Construction of three‐dimensional liver tissue models by cell accumulation technique and maintaining their metabolic functions for long‐term culture without medium change

Three‐dimensional (3D) hepatocyte cultures have attracted much attention to obtain high biological functions of hepatocyte for pharmaceutical drug assessment. However, maintaining the high functions for over one month is still a key challenge although many approaches have been reported.

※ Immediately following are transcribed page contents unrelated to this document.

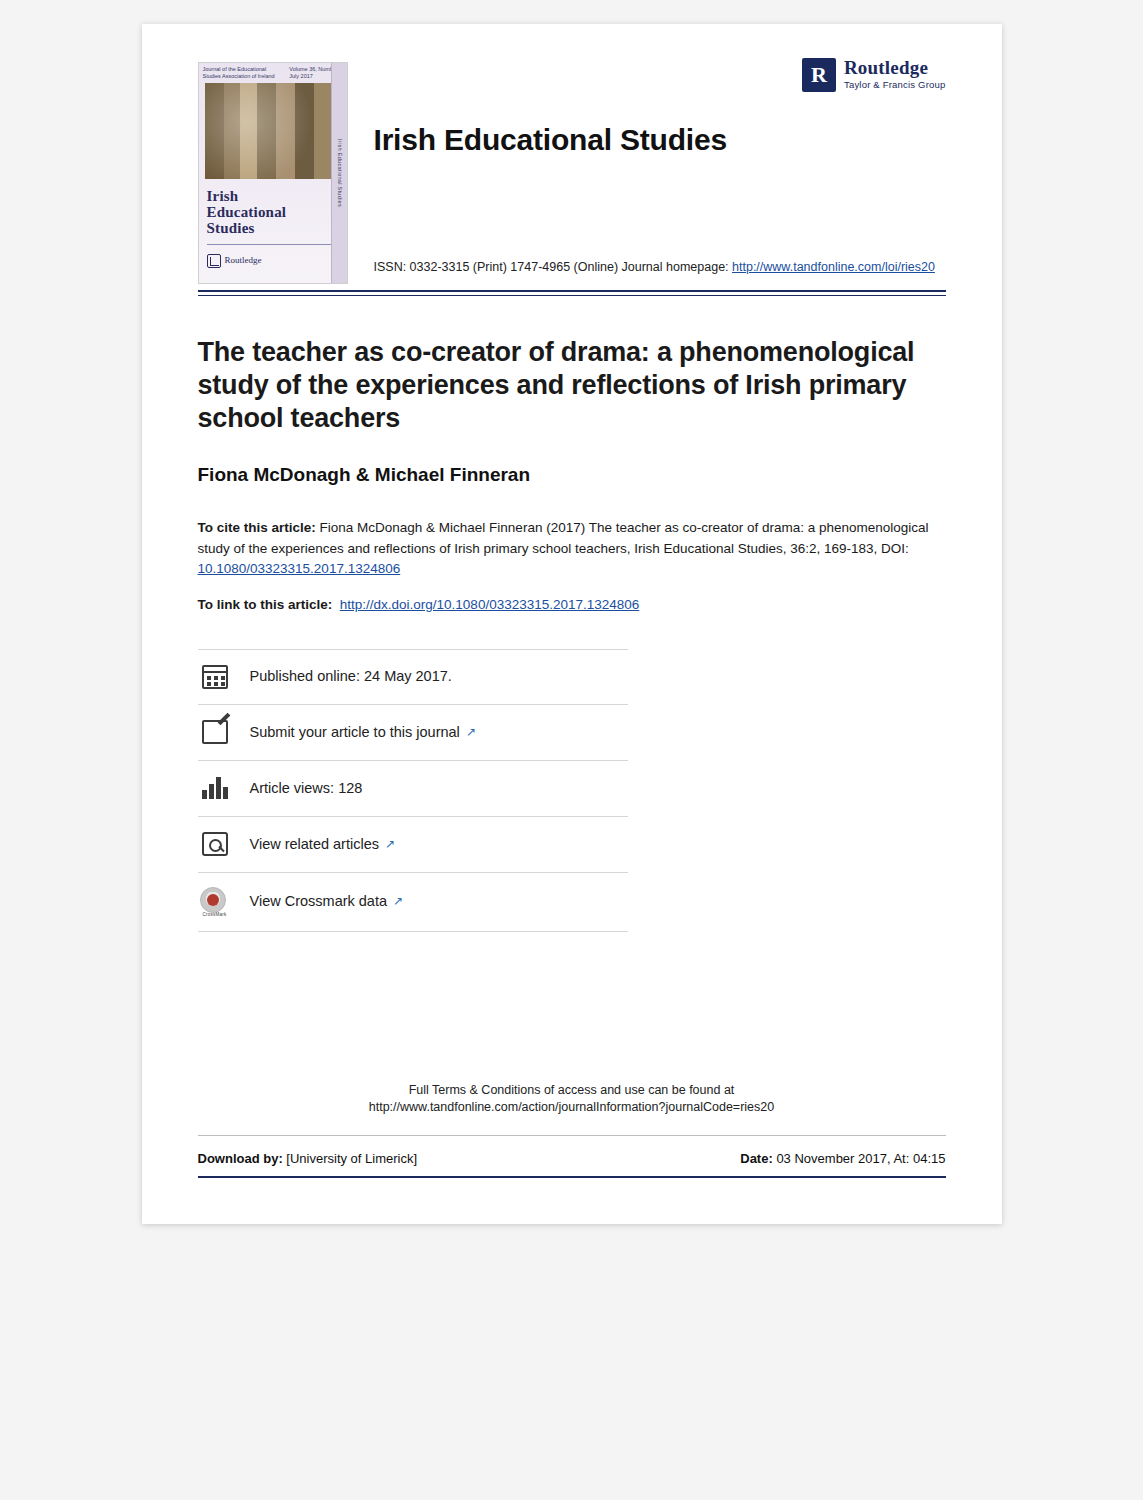R
Routledge
Taylor & Francis Group
Journal of the Educational
Studies Association of Ireland Volume 36, Number 2
July 2017
Irish
Educational
Studies
Routledge
Irish Educational Studies
Irish Educational Studies
ISSN: 0332-3315 (Print) 1747-4965 (Online) Journal homepage: http://www.tandfonline.com/loi/ries20
The teacher as co-creator of drama: a phenomenological study of the experiences and reflections of Irish primary school teachers
Fiona McDonagh & Michael Finneran
To cite this article: Fiona McDonagh & Michael Finneran (2017) The teacher as co-creator of drama: a phenomenological study of the experiences and reflections of Irish primary school teachers, Irish Educational Studies, 36:2, 169-183, DOI: 10.1080/03323315.2017.1324806
To link to this article: http://dx.doi.org/10.1080/03323315.2017.1324806
Published online: 24 May 2017.
Submit your article to this journal↗
Article views: 128
View related articles↗
CrossMark
View Crossmark data↗
Full Terms & Conditions of access and use can be found at
http://www.tandfonline.com/action/journalInformation?journalCode=ries20
Download by: [University of Limerick]
Date: 03 November 2017, At: 04:15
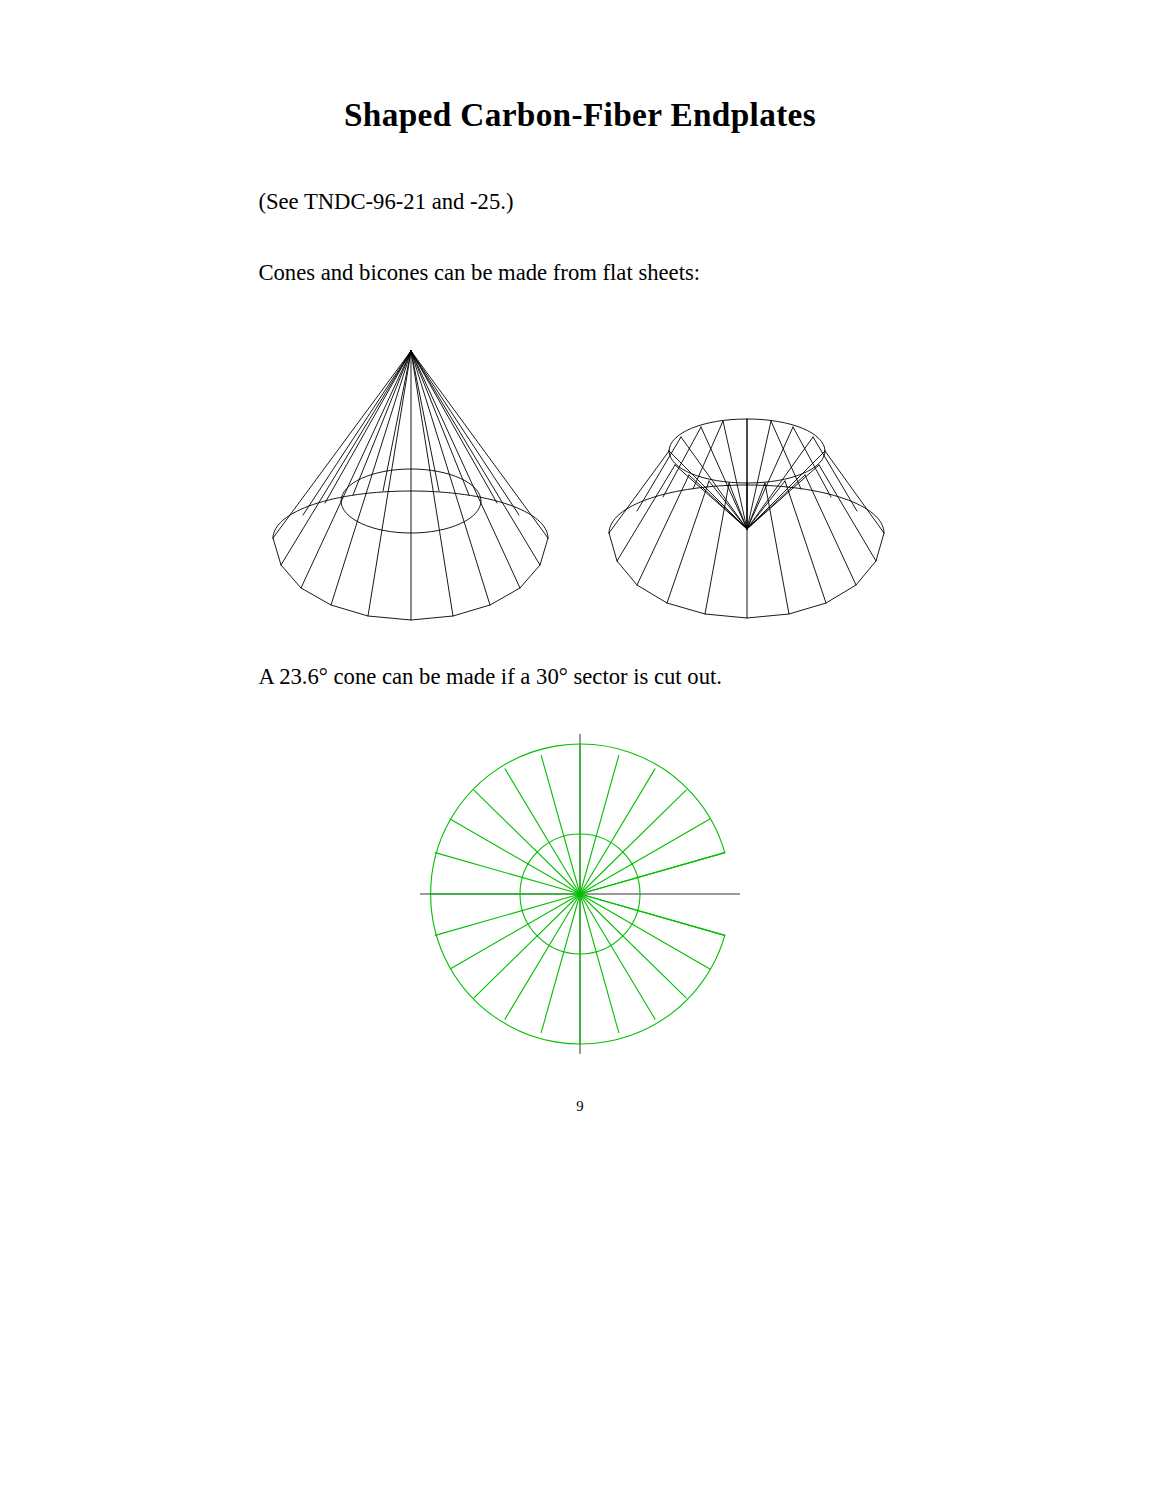Shaped Carbon-Fiber Endplates
(See TNDC-96-21 and -25.)
Cones and bicones can be made from flat sheets:
A 23.6° cone can be made if a 30° sector is cut out.
9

In this study, we demonstrate for the first time simple and rapid construction of 3D‐hepatocyte constructs by our cell accumulation technique and their high biological functions for one month, without any medium change. The human hepatocyte carcinoma (HepG2) cells were coated with ∼7 nm‐sized extracellular matrix (ECM) films consisting of fibronectin (FN) and gelatin (G), and then incubated in cell culture insert to construct 3D‐tissue constructs for 24 h. The thickness of obtained 3D‐HepG2 constructs was easily controlled by altering seeding cell number and the maximum is over 100 μm. When a large volume of culture media was employed, the 3D‐constructs showed higher mRNA expression of albumin and some cytochrome P450 (CYP) enzymes as compared to general two‐dimensional (2D) culture. Surprisingly, their high cell viabilities (over 80%) and high mRNA expressions were successfully maintained without medium change for at least 27 days. These results demonstrate novel easy and rapid technique to construct 3D‐human liver tissue models which can maintain their high functions and viability for 1 month without medium change. © 2014 Wiley Periodicals, Inc. J Biomed Mater Res Part A: 103A: 1554–1564, 2015.